◆ Required action ◆
Quote all of the text in the data below, line for line and without changes, leaving the pictures out of your answer.

═════ Dataset content ═════

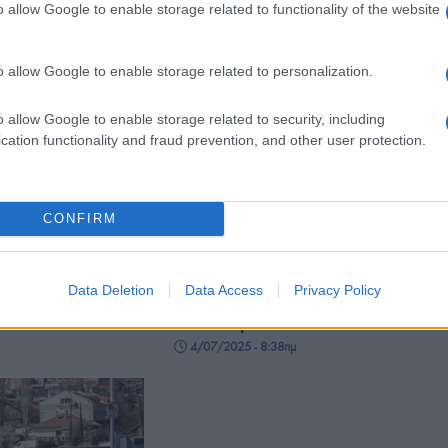
o allow Google to enable storage related to functionality of the website
- 11:26μμ
o allow Google to enable storage related to personalization.
o allow Google to enable storage related to security, including
cation functionality and fraud prevention, and other user protection.
ΠΟΛΙΤΙΚΗ
CONFIRM
ων επιλογών μας
Βουλγαρικό «μπλόκο» σε
«μακεδονική ταυτότητα» και
- 3:59μμ
«μακεδονική γλώσσα» –
Data Deletion
Data Access
Privacy Policy
Αφαιρέθηκαν από την ευρωπαϊκή
Έκθεση Προόδου
4/07/2025 - 8:38πμ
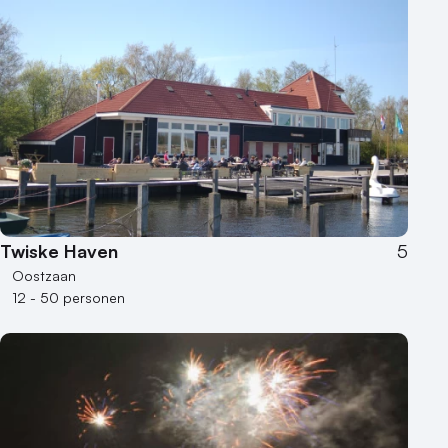
Twiske Haven
5
Oostzaan
12 - 50 personen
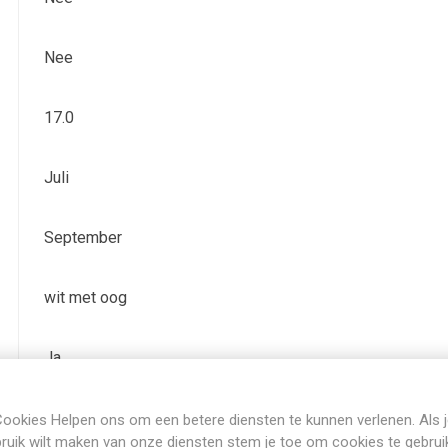
Nee
17.0
Juli
September
wit met oog
Ja
Bladhoudend
ookies Helpen ons om een betere diensten te kunnen verlenen. Als 
ruik wilt maken van onze diensten stem je toe om cookies te gebrui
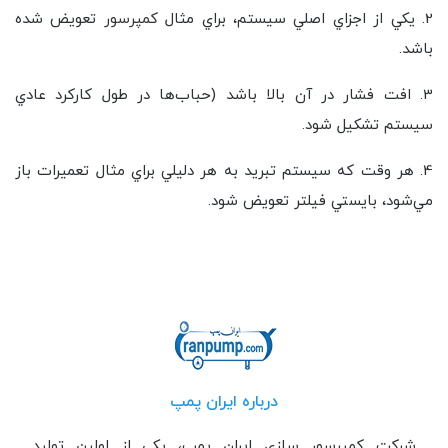
2. يکي از اجزاي اصلي سيستم، براي مثال
کمپرسور
تعويض شده
باشد.
3. افت فشار در آن بالا باشد (حباب‌ها در طول کارکرد عادي
سيستم تشکيل شود.
4. هر وقت که سيستم تبريد به هر دليلي براي مثال تعميرات باز
مي‌شود، بايستي فيلتر تعويض شود.
درباره ایران پمپ
شرکت کمپرسور سازی ایران پمپ، یکی از اولین تولید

═════

◆ Response area ◆
o allow Google to enable storage related to functionality of the website
- 11:26μμ
o allow Google to enable storage related to personalization.
o allow Google to enable storage related to security, including
cation functionality and fraud prevention, and other user protection.
ΠΟΛΙΤΙΚΗ
CONFIRM
ων επιλογών μας
Βουλγαρικό «μπλόκο» σε
«μακεδονική ταυτότητα» και
- 3:59μμ
«μακεδονική γλώσσα» –
Data Deletion
Data Access
Privacy Policy
Αφαιρέθηκαν από την ευρωπαϊκή
Έκθεση Προόδου
4/07/2025 - 8:38πμ
Twiske Haven
5
Oostzaan
12 - 50 personen
Nee
17.0
Juli
September
wit met oog
Ja
Bladhoudend
ookies Helpen ons om een betere diensten te kunnen verlenen. Als 
ruik wilt maken van onze diensten stem je toe om cookies te gebrui
2. يکي از اجزاي اصلي سيستم، براي مثال
کمپرسور
تعويض شده
باشد.
3. افت فشار در آن بالا باشد (حباب‌ها در طول کارکرد عادي
سيستم تشکيل شود.
4. هر وقت که سيستم تبريد به هر دليلي براي مثال تعميرات باز
مي‌شود، بايستي فيلتر تعويض شود.
درباره ایران پمپ
شرکت کمپرسور سازی ایران پمپ، یکی از اولین تولید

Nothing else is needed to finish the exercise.